Allí, no más abajo, ni más arriba, se juntará conmigo alguna vez.
Ahora él ya se fue con su pelaje, su mala educación, su nariz fría.
Y yo, materialista que no cree en el celeste cielo prometido para ningún humano, para este perro o para todo perro creo en el cielo, sí, creo en un cielo donde yo no entraré, pero él me espera ondulando su cola de abanico para que yo al llegar tenga amistades.
Ay no diré la tristeza en la tierra de no tenerlo más por compañero, que para mí jamás fue un servidor. Tuvo hacia mí la amistad de un erizo que conservaba su soberanía, la amistad de una estrella independiente sin más intimidad que la precisa, sin exageraciones: no se trepaba sobre mi vestuario llenándome de pelos o de sarna, no se frotaba contra mi rodilla como otros perros obsesos sexuales.

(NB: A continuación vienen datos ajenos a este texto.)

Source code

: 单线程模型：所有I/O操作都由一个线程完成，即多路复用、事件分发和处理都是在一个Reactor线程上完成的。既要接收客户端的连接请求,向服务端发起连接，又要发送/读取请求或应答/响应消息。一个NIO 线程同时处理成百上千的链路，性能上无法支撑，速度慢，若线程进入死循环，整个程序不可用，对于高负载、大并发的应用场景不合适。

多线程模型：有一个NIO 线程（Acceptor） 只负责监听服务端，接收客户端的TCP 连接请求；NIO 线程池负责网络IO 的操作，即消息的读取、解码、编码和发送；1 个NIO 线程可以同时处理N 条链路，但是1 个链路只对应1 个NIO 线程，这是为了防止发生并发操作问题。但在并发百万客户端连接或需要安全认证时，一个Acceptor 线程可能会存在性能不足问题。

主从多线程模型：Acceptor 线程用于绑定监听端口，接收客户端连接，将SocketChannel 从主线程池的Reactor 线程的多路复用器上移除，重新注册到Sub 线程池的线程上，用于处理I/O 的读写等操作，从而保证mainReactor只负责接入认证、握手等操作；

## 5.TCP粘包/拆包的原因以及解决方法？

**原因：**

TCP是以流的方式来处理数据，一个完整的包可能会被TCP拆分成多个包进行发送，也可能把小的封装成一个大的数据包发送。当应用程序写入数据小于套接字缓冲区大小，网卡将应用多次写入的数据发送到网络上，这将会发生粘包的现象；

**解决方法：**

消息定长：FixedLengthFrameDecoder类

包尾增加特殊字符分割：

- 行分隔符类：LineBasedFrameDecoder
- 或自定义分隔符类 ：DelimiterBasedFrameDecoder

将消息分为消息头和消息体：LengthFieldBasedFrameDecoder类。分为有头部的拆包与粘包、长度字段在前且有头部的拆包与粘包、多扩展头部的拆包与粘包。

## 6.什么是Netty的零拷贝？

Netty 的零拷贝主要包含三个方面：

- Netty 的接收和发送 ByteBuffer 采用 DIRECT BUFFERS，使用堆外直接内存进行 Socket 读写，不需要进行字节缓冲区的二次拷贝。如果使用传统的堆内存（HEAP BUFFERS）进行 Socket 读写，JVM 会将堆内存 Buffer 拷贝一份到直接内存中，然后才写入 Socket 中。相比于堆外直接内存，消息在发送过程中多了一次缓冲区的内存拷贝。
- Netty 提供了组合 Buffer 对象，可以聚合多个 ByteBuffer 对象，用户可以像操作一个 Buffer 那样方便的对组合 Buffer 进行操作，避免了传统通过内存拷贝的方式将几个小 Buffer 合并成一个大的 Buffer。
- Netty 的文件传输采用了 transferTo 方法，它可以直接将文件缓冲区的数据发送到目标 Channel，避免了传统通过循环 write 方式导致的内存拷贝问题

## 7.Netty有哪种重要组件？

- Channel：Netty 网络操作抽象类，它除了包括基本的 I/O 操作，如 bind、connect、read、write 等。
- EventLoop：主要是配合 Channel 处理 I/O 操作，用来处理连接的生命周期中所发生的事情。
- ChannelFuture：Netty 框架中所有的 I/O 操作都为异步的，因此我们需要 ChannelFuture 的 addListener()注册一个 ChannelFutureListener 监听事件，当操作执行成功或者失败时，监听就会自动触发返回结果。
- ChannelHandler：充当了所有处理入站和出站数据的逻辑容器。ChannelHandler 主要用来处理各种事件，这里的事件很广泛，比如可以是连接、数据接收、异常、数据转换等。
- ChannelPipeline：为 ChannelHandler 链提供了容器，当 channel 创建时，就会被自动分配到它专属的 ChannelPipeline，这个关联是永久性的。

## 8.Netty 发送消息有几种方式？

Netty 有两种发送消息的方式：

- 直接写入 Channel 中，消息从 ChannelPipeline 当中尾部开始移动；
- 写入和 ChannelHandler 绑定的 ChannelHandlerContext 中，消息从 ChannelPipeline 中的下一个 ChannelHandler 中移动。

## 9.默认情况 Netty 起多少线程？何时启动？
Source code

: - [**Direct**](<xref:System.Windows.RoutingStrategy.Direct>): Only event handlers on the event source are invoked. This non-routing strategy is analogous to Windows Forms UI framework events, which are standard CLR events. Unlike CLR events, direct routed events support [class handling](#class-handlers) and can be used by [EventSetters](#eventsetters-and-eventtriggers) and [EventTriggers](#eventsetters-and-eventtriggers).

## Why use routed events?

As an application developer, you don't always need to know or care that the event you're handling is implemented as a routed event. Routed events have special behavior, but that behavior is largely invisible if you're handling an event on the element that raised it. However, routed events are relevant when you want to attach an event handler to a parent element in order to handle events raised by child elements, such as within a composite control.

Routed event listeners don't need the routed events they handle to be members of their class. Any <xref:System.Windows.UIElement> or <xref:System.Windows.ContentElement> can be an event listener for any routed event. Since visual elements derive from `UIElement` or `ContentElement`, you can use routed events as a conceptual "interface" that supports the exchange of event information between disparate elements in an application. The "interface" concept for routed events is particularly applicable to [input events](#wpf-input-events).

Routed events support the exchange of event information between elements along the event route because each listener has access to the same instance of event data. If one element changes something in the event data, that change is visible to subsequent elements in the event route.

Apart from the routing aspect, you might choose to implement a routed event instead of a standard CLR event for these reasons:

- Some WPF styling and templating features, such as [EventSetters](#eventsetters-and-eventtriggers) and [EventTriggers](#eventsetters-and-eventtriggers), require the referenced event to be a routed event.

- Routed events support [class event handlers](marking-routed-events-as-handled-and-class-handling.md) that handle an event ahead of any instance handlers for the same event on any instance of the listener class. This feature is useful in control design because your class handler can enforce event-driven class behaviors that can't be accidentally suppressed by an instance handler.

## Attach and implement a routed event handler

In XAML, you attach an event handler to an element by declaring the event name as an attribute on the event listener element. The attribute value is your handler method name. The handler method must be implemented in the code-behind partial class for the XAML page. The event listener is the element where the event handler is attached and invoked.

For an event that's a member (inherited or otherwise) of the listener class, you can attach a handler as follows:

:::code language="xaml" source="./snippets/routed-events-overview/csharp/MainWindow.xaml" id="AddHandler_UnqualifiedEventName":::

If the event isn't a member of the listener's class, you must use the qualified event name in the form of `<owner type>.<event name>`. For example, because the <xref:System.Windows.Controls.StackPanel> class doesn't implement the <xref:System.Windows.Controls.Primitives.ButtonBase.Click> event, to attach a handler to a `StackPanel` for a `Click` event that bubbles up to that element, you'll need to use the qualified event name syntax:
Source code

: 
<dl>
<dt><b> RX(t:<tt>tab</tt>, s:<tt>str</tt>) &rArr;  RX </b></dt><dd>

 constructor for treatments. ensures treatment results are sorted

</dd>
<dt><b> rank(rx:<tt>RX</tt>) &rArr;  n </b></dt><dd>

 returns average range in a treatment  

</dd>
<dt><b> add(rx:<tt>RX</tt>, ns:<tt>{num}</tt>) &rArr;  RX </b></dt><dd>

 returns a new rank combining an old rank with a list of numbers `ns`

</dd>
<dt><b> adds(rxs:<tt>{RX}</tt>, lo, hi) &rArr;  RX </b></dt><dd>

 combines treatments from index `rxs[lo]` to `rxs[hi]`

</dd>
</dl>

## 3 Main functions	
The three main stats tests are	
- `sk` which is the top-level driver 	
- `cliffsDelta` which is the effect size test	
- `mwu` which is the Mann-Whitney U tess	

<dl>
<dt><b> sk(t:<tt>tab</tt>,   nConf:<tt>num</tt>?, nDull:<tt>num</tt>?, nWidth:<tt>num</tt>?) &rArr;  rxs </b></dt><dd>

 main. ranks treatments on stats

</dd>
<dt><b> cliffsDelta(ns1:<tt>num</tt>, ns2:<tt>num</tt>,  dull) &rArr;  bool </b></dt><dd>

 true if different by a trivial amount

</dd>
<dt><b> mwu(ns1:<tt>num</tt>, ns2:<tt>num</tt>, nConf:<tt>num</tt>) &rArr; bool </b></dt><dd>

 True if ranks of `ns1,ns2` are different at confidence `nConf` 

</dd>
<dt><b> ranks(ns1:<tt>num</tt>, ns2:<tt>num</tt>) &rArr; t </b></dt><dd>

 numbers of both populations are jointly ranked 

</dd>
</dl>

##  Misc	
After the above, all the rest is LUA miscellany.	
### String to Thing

No, mi perro me miraba dándome la atención que necesito, la atención necesaria para hacer comprender a un vanidoso que siendo perro él, con esos ojos, más puros que los míos, perdía el tiempo, pero me miraba con la mirada que me reservó toda su dulce, su peluda vida, su silenciosa vida, cerca de mí, sin molestarme nunca, y sin pedirme nada.
Ay cuántas veces quise tener cola andando junto a él por las orillas del mar, en el invierno de Isla Negra, en la gran soledad: arriba el aire traspasado de pájaros glaciales, y mi perro brincando, hirsuto, lleno de voltaje marino en movimiento: mi perro vagabundo y olfatorio enarbolando su cola dorada frente a frente al Océano y su espuma. Alegre, alegre, alegre como los perros saben ser felices, sin nada más, con el absolutismo de la naturaleza descarada. No hay adiós a mi perro que se ha muerco.
Y no hay ni hubo mentira entre nosotros. Ya se fue y lo enterré, y eso era todo.